Asmita lagi lagi memekik, “lo kira gue bocah, hah?”

“Waduh, selow dong. Ini anak abis lo apain kok ngamuk?” Tanya Candra kepada Derana. Yang ditanya hanya mengendikkan bahu sekilas. Karena ia tak merasa bertanggung jawab atas perubahan mood yang dialami oleh Asmita hari ini.

“Kemarin, saya menasehatinya karena ia berdiri terlalu dekat dengan orang orang. Bukannya saya cemburu loh. Jangan ge-er dulu. Di masa pandemic seperti ini, kita diharuskan menjaga jarak minimal satu meter untuk memutus penyebaran virus Covid-19. Nah, mungkin saja dia sedang kedatangan tamu dari bulan, makanya ngamuk. Wajar saja, namanya juga perempuan, bukan/” ujar Derana menjelaskan. Tanpa berkata apapun, Candra sontak saja menertawakan tingkah Asmita yang bisa dibilang seperti anak kecil.

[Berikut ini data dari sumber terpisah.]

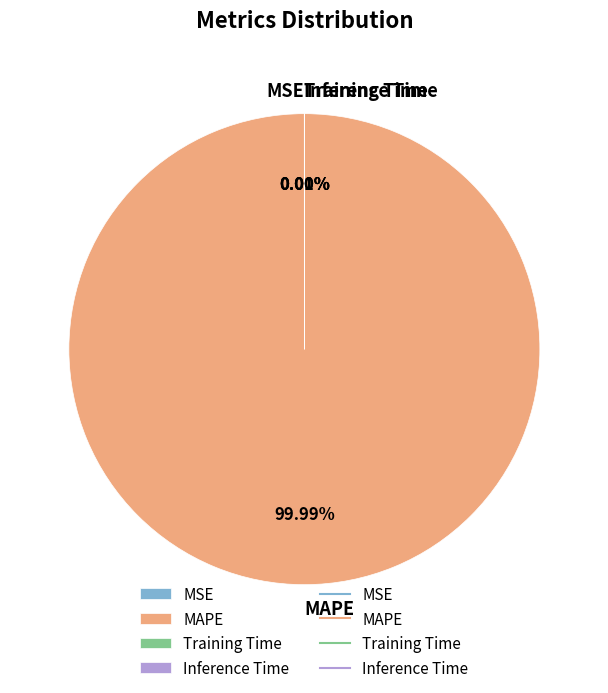

Rank the categories by value from highest to lowest.

MAPE, MSE, Training Time, Inference Time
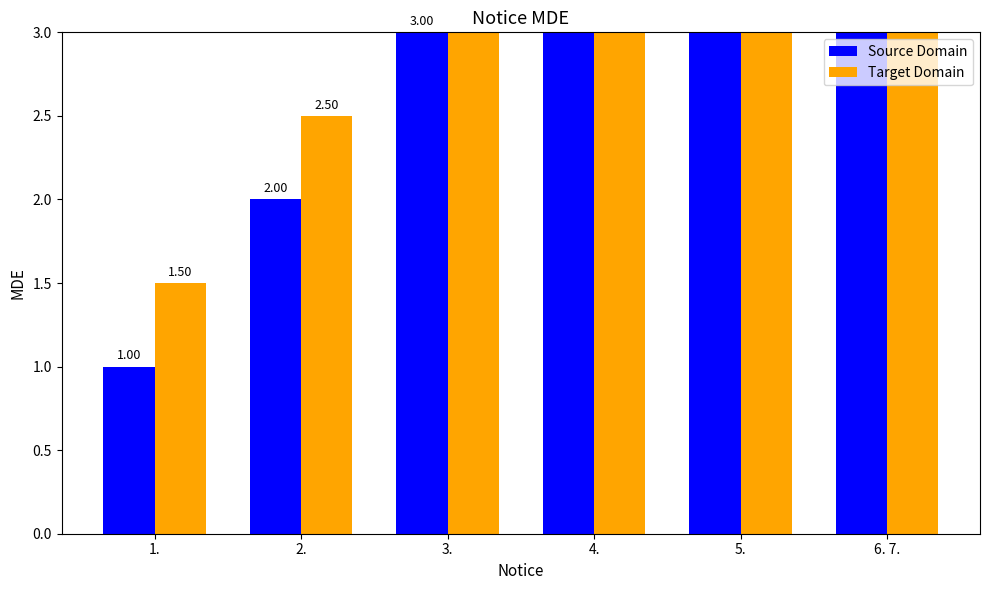

How many categories are shown in the chart?

6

“Ya ampun, Mit, Mit, Derana memang gini orangnya. Maklum aja. Namanya juga asiten dosen yang hobinya mengkritik,” Tukas Candra masih diselingi kekehannya.

“Iya deh, gue inta maaf ya, Der. Emang benar, gue lagi pms.makanya mood gue jeek. Uringuringan terus bawaannya.” Asmita akhirnya megakui kesalahannya dengan meminta maaf. Derana sendiri tidak mempermasalahkannya. Ia menyalamitangan Asmita sambil mengangguk.

“Eitss, kok salaman? Katanya lagi ada Covid-19?” Tanya Candra seraya memisahkan tangan keduanya menggunakan kayu. Derana dan Asmita sempat berpandangan sekilas sebelum akhirnya tawa menghiasi senyuman mereka.